A couple of months ago, my son's kindergarten teacher asked me if I could do some work on his family tree. (Famous last words, "Sure!") Then he said that he would like to give my work to his dad on Father's Day. Since I don't do genealogy reports for clients, I didn't have any format with which to present my research to him. Luckily, at SCGS Jamboree last weekend, I came across this beautiful family tree chart. It is 22" x 28" and came with instructions to print and affix the ancestors' names on labels on the tree. It was a lot of work cutting the sticky printer paper just right and getting the labels straight on the tree, but when it was done I was pretty pleased with the final result.
|James Family Tree|
I concentrated on his paternal ancestors since his mother is from Brazil and I wouldn't even know where to begin with her genealogy. Luckily, his father is very "American" and most of his ancestors trace back to Colonial New England, so there were plenty of records from which to build his family tree. I was also very fortunate that he had some notable ancestors like John Alden and Priscilla Mullins. I purchased the story of his ninth great grandparents, "The Courtship of Miles Standish" by Longfellow and glued his descendancy from John and Priscilla on the inside of the cover.
Luckily, the Mayflower Society booth at SCGS Jamboree had a very nice printed copy of "The Mayflower Compact". Since, at least, four of my son's teacher's direct ancestors signed the compact and he is descended from, at least, eight Mayflower passengers, it was also a fitting gift.

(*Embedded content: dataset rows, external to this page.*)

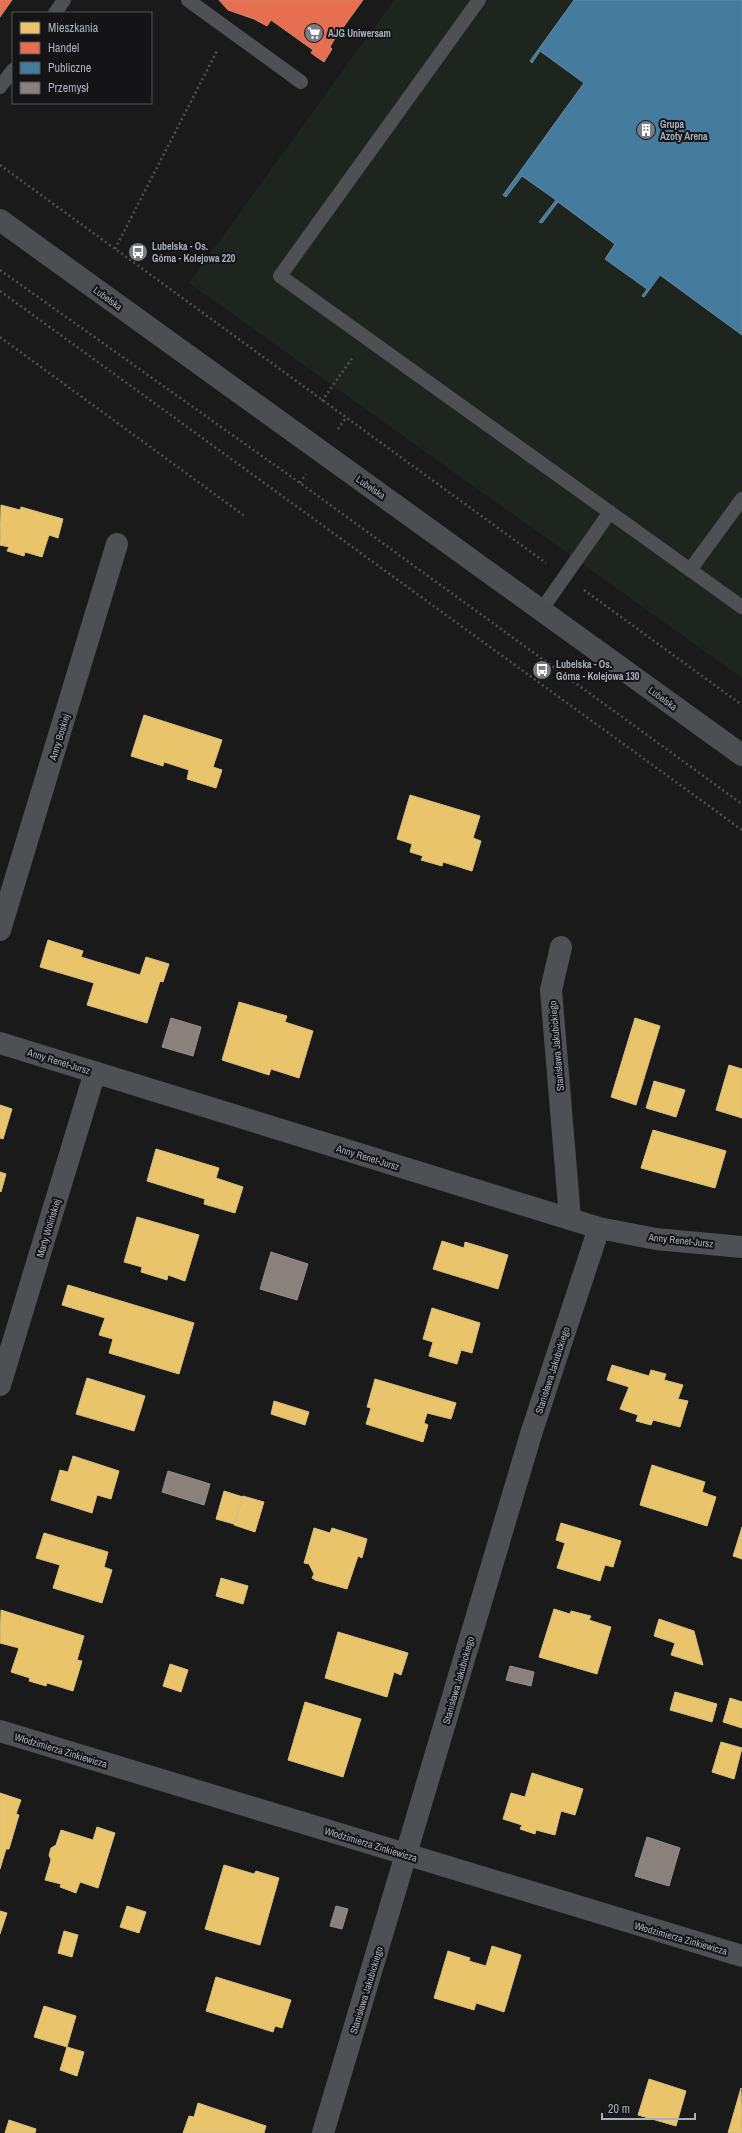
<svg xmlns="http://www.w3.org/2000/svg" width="742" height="2133" font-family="'Archivo Narrow',sans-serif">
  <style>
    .green { fill: #1e251f }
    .homes { fill: #e9c46a; stroke: #d6be83 }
    .shops { fill: #e76f51; stroke: #d58371 }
    .public { fill: #457b9d; stroke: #648ba6 }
    .industry { fill: #8a817c; stroke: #948f8f }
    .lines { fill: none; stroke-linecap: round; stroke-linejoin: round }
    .path { stroke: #505155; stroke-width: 2.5; stroke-dasharray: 2 3; stroke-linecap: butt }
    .lane { stroke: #4e5054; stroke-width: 14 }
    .street { stroke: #4e5054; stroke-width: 22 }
    .secondary { stroke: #4d4e52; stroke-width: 22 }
    .labels { text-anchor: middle; stroke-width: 4; stroke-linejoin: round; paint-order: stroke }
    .poi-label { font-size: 10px; font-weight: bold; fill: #abb1bc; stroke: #141417; text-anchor: start }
    .street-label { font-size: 10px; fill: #abb1bc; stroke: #141417 }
  </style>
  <rect width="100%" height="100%" fill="#1a1a1b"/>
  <path class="green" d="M394,0H742V678L189,283Z"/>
  <path class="homes" d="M1,505L20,510L21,507L63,519L58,538L49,535L42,557L25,552L24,556L7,551L9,547L0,545Z
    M144,715L222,740L213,767L222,770L216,788L187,779L189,770L164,762L163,766L131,756Z
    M410,795L480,816L473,838L481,841L472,871L443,862L442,866L421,860L423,856L410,852L412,844L397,839Z
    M48,940L83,951L81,957L140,975L146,957L169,964L163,982L160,981L147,1023L87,1005L94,983L40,967Z
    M239,1002L287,1016L285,1022L313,1031L299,1078L271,1069L269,1075L222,1060Z
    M635,1018L660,1026L636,1105L611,1097Z
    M729,1065L742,1069V1118L716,1110Z
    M654,1081L685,1090L676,1117L646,1108Z
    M0,1105L12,1109L3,1139L0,1138Z
    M653,1130L726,1151L715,1188L641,1168Z
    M156,1149L219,1168L216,1178L243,1187L235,1213L204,1204L205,1199L147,1181Z
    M0,1172L6,1174L1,1192L0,1191Z
    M137,1217L199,1235L185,1281L168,1275L167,1280L141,1272L142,1267L124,1262Z
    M442,1241L464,1248L465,1242L508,1255L498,1289L433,1269Z
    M68,1285L194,1323L179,1374L109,1353L113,1339L99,1335L105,1318L62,1305Z
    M432,1308L480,1323L472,1353L461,1350L457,1364L429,1356L433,1342L423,1339Z
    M612,1365L649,1376L651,1370L666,1374L664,1380L683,1385L678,1399L688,1401L680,1427L653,1420L651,1425L636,1421L638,1415L620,1409L629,1387L607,1380Z
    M87,1378L145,1396L134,1431L76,1414Z
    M375,1379L456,1403L451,1419L427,1413L424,1423L428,1425L423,1442L366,1424L371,1408L367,1407Z
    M274,1401L309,1412L305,1425L271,1414Z
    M73,1456L119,1471L111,1499L97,1495L92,1513L51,1500L60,1470L68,1472Z
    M652,1465L705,1482L702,1492L716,1497L707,1526L640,1505Z
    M224,1491L243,1497L234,1524L216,1519Z
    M243,1496L264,1502L255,1532L234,1525Z
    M561,1523L621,1541L613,1567L605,1565L600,1581L557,1568L565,1543L556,1540Z
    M742,1527V1559L733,1556Z
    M314,1528L330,1533L332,1528L367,1539L362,1558L358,1556L347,1589L315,1580L312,1578L314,1574L309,1564L304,1563Z
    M44,1533L108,1552L104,1567L112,1570L102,1603L53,1588L60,1565L36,1558Z
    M221,1578L248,1586L243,1604L216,1596Z
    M554,1609L570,1614L571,1611L591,1616L589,1620L611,1627L597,1674L539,1657Z
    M1,1610L84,1636L77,1660L82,1661L73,1691L47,1683L46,1686L29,1681L30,1678L11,1672L19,1648L0,1643Z
    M659,1619L694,1631L703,1665L671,1655L675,1643L654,1636Z
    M338,1632L408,1653L401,1675L394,1672L387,1697L325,1678Z
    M170,1664L188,1670L181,1692L163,1686Z
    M675,1692L717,1704L712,1722L670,1710Z
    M730,1698L742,1702V1728L723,1722Z
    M305,1702L361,1719L343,1777L288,1760Z
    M721,1742L742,1748L734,1779L712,1772Z
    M532,1773L583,1789L575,1815L561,1811L555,1835L536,1830L535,1834L520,1829L522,1825L503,1819L511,1793L525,1797Z
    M0,1793L21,1800L16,1814L19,1815L9,1849H6L0,1869Z
    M97,1827L115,1833L98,1888L80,1882L76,1893L60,1887L61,1884L45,1880L51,1860L49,1855L51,1848L56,1845L61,1830L93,1840Z
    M224,1865L254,1874L256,1871L279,1878L260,1945L205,1929Z
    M127,1906L146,1912L139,1933L120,1927Z
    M0,1911L7,1913L0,1934Z
    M64,1931L78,1935L72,1957L58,1953Z
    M492,1946L521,1955L504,2012L476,2003L474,2010L434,1998L448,1951L470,1958L469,1961L486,1966Z
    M216,1977L291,2000L282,2028L275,2026L273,2032L206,2011Z
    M44,2006L76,2016L67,2047L34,2037Z
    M67,2047L84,2052L77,2076L60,2070Z
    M649,2079L686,2091L676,2126L638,2115Z
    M741,2088L742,2133H728Z
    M198,2103L266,2126L264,2133H183L189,2116L194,2117Z
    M9,2120L36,2129L35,2133H5Z"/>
  <path class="shops" d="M0,0H12L0,17Z
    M219,0H363L334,40L330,47L332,49L324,62L311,53L313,50L271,20L267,26L254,19L228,10Z"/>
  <path class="public" d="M574,0H742V335L660,275L644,297L642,296L647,289L605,259L615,244L558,202L542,223L539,222L556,200L522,176L506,197L503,195L584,83L540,51L532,63L530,61Z"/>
  <path class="industry" d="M171,1018L201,1027L193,1056L162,1047Z
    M271,1252L308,1264L297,1300L260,1289Z
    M168,1471L210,1484L204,1505L162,1492Z
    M510,1666L534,1672L531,1686L506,1680Z
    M647,1837L680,1848L669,1886L635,1876Z
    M336,1906L348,1909L342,1929L330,1926Z"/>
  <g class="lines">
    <path class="path" d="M0,165L546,563
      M115,249L218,49
      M0,270L300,483L742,804
      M0,291L742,830
      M0,337L246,517
      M322,401L353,357
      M338,429L346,418
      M300,483L306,474
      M584,590L742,705"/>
    <path class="lane" d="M188,0L301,82
      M479,0L280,276L742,607
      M55,13L64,0
      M0,87L13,70
      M690,570L742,499
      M542,609L610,512"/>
    <path class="street" d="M0,930L117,544
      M561,947L551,990L570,1218
      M0,1043L599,1228L656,1239L742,1247
      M0,1385L95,1072
      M0,1731L742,1956
      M323,2133L531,1434L599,1228"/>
    <path class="secondary" d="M0,220L742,755"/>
  </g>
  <defs>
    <symbol id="supermarket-disc" viewBox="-11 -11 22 22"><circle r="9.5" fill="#787c84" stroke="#141417"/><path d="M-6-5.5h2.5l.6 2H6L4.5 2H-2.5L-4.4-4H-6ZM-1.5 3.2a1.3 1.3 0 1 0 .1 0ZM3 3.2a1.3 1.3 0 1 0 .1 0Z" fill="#fff"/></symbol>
    <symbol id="building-disc" viewBox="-11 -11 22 22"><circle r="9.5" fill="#787c84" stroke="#141417"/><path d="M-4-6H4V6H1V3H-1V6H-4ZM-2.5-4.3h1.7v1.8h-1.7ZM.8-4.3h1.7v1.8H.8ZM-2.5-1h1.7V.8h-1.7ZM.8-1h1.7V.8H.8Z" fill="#fff"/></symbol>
    <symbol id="bus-disc" viewBox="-11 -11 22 22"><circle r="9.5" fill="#787c84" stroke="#141417"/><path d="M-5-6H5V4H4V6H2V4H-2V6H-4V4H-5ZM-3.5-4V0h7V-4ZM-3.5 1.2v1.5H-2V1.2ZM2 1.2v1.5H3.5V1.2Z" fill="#fff"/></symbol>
  </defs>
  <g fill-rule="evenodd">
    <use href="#supermarket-disc" x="303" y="22" width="22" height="22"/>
    <use href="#building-disc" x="635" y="119" width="22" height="22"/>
    <use href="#bus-disc" x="127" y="241" width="22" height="22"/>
    <use href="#bus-disc" x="531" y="659" width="22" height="22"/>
  </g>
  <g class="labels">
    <g class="poi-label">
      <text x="328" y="37">AJG Uniwersam</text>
      <text x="660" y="128">Grupa<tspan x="660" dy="12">Azoty Arena</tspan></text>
      <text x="152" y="250">Lubelska - Os.<tspan x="152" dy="12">Górna - Kolejowa 220</tspan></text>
      <text x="556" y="668">Lubelska - Os.<tspan x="556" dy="12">Górna - Kolejowa 130</tspan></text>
    </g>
    <g class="street-label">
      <text transform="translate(108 298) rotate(36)" y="4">Lubelska</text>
      <text transform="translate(371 487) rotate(35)" y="4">Lubelska</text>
      <text transform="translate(663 698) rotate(36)" y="4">Lubelska</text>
      <text transform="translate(59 737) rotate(-73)" y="4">Anny Boskiej</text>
      <text transform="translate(556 1046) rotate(-95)" y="4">Stanisława Jakubickiego</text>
      <text transform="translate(59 1061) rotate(17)" y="4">Anny Renet-Jursz</text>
      <text transform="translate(368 1157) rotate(17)" y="4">Anny Renet-Jursz</text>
      <text transform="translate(48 1228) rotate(-73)" y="4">Marty Wolińskiej</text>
      <text transform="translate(681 1240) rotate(6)" y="4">Anny Renet-Jursz</text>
      <text transform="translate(552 1370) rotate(-72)" y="4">Stanisława Jakubickiego</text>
      <text transform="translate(458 1680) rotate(-74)" y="4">Stanisława Jakubickiego</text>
      <text transform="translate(61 1750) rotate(17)" y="4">Włodzimierza Zinkiewicza</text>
      <text transform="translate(371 1844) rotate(17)" y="4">Włodzimierza Zinkiewicza</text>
      <text transform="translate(681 1938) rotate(16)" y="4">Włodzimierza Zinkiewicza</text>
      <text transform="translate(366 1990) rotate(-73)" y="4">Stanisława Jakubickiego</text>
    </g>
  </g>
  <rect x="12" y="12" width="140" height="92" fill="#141417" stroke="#505359"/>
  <rect x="20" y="22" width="20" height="12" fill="#e9c46a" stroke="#505359"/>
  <text x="48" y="32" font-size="12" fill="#abb1bc">Mieszkania</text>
  <rect x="20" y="42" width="20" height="12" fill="#e76f51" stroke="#505359"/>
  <text x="48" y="52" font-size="12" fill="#abb1bc">Handel</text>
  <rect x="20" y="62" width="20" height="12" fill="#457b9d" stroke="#505359"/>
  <text x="48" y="72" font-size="12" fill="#abb1bc">Publiczne</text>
  <rect x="20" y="82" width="20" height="12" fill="#8a817c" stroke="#505359"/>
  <text x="48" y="92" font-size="12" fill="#abb1bc">Przemysł</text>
  <path d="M602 2113v6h93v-6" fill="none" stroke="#abb1bc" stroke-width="2"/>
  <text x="608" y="2113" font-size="12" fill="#abb1bc" stroke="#141417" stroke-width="3" paint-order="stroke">20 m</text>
</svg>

Some of his ancestral surnames are James, Gries, Downey, Harris, Bell, Coop, Myers, VanCleave and Swearingen. I found some interesting tidbits like that he shares the famous Vanderbilt family's immigrant ancestor, Jan Aertsen van der Bilt, and his VanCleave ancestors were with my Proctor ancestors fighting in the Kentucky wilderness with Daniel Boone.
Although I had a lot of fun working on this tree, especially when I discovered that he and I are ninth cousins twice removed through our shared Mayflower ancestors, John Howland and Elizabeth Tilly, I do have to admit, I sure was relieved when this project was finished!